Clarine bangkit. Berjalan pergi menghampiri kamar mandi. Kecewa seketika mendera. Tidak mendapatkan jawaban dari pertanyaan yang penting memang tidak pernah menyenangkan bagi siapa saja.

“Aku tidak bisa menjawabnya, karena lebih baik kau tidak mengetahuinya. Kalau penasaran ingin tahu jawabannya, bertanyalah pada Pak Andrian. Dia mungkin memberikan jawabannya. Kita sudahi pertemuan ini, aku ingin mandi untuk menyegarkan badan.”

Rasa kecewa sedikit terobati. Masih ada kesempatan bagi Agus untuk mengetahui jawaban dari pertanyaan tersebut. Untuk saat ini, lebih baik dia pergi terlebih dahulu dari Rumah Sakit Jiwa Mawar Putih. Mambagikan senyuman kepada siapa pun yang ditemuinya dalam perjalanan menuju mobil.

Dering ponsel sedikit mengejutkan. Kaki kanan Agus yang sudah siap menginjak pedal gas urung mendarat. Begitu melihat siapa yang menelepon, dia segera mengangkatnya.

“Selamat pagi, Pak Andrian.”

Pak Agus ada di mana sekarang?

“Saya baru saja mengunjungi Clarine sesuai perintah bapak.”

Kalau begitu, jemput anak itu sekarang juga.

“Em … bukankah dia baru keluar tiga hari lagi?”

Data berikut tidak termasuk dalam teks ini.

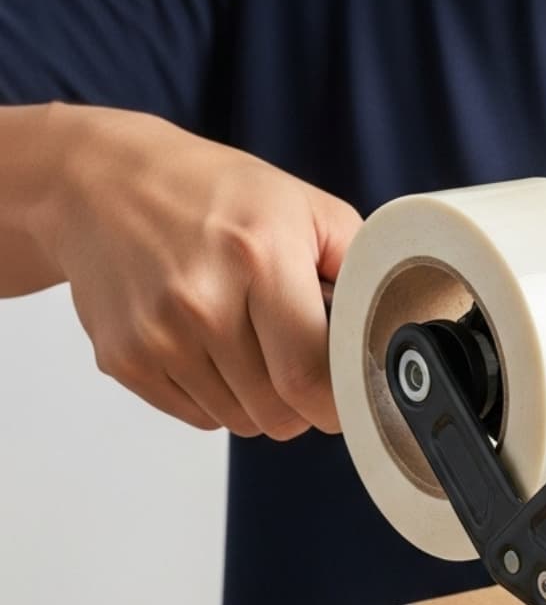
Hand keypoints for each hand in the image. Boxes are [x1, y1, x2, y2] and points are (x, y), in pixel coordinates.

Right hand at [47, 105, 360, 438]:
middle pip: (279, 413)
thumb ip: (358, 270)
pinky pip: (200, 418)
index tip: (350, 393)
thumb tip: (387, 333)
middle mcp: (201, 301)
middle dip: (304, 402)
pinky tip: (210, 346)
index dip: (340, 401)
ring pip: (242, 424)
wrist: (98, 180)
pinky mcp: (124, 361)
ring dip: (261, 399)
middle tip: (301, 360)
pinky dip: (217, 397)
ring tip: (250, 341)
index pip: (311, 378)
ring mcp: (156, 336)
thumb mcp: (306, 207)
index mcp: (259, 258)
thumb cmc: (213, 193)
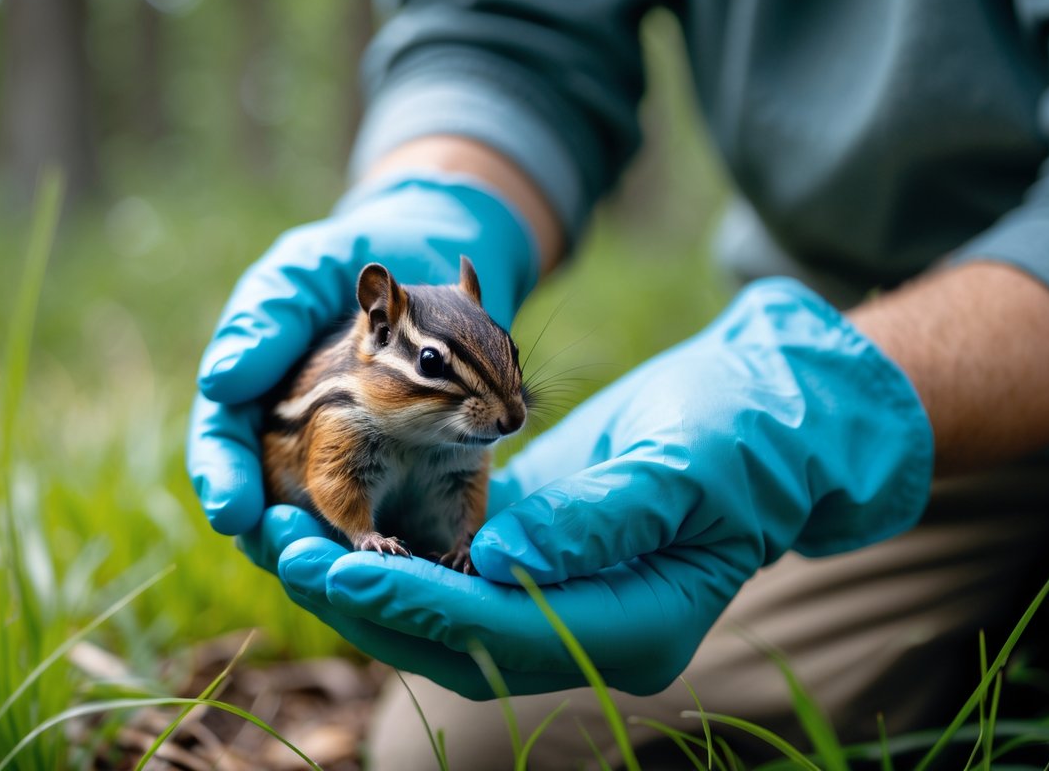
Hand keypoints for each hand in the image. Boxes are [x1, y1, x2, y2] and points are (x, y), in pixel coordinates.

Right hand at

Kepala Penjara mendesak. Polisi mau menyelidiki lebih dalam soal kasus tahanan yang bunuh diri beberapa waktu lalu. Dia tidak mau ambil risiko. Bagaimanapun juga anak itu tidak punya dakwaan nyata yang bisa membuatnya ditahan di sana. Kalau polisi mengetahui perihal rekayasa kita, bisa terjadi hal yang menyusahkan kita semua. Jadi, menjemput anak itu lebih awal adalah pilihan yang tepat.

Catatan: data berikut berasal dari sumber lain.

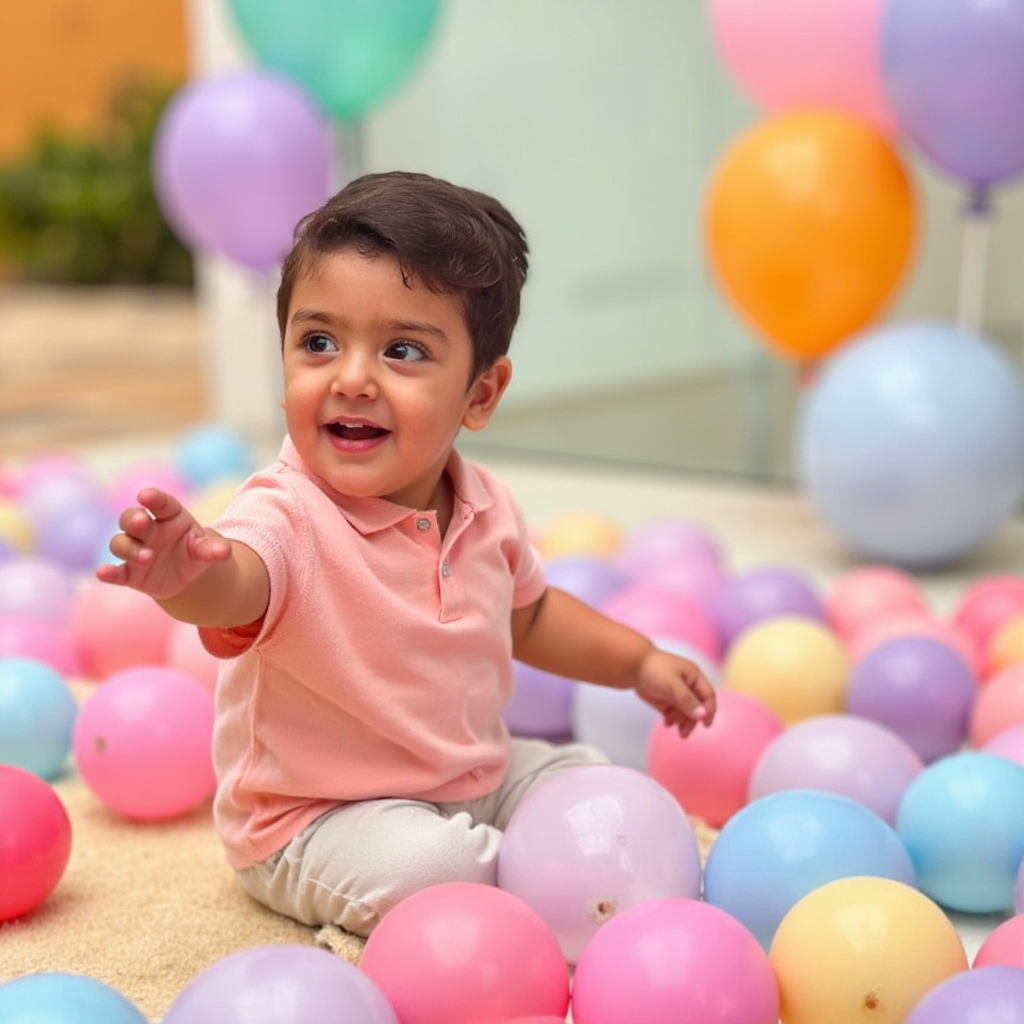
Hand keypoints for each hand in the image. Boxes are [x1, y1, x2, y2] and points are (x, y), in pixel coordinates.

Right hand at [96, 488, 231, 600]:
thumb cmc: (195, 552)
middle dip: (134, 519)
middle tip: (142, 522)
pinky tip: (101, 573)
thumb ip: (213, 549)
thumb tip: (225, 551)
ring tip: (147, 557)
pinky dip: (108, 573)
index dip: (153, 498)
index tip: (145, 495)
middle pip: (132, 518)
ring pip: (121, 543)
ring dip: (130, 549)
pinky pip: (116, 572)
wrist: (186, 576)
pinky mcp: (129, 573)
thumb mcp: (206, 549)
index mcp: (168, 515)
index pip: (160, 502)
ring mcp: (135, 550)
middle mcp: (147, 530)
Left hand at [632, 647, 716, 738]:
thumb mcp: (672, 685)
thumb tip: (703, 715)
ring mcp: (675, 692)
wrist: (630, 666)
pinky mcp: (664, 699)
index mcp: (693, 676)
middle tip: (684, 733)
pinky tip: (666, 723)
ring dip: (682, 722)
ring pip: (685, 712)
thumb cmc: (654, 670)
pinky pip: (672, 713)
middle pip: (697, 707)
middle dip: (692, 720)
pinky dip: (671, 719)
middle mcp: (687, 685)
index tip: (706, 725)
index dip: (709, 710)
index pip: (708, 695)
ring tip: (675, 729)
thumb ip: (687, 700)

“Baik, Pak. Saya akan menjemput anak itu.”

Saya akan mengabari Kepala Penjara soal kedatanganmu.

Telepon tertutup. Keraguan untuk menginjak pedal gas menyelimuti Agus. Mentalnya masih belum siap menemui Joseph kembali. Dalam hati dia berharap kalau anak itu tidak berubah menjadi lebih menyeramkan dibandingkan tiga tahun lalu.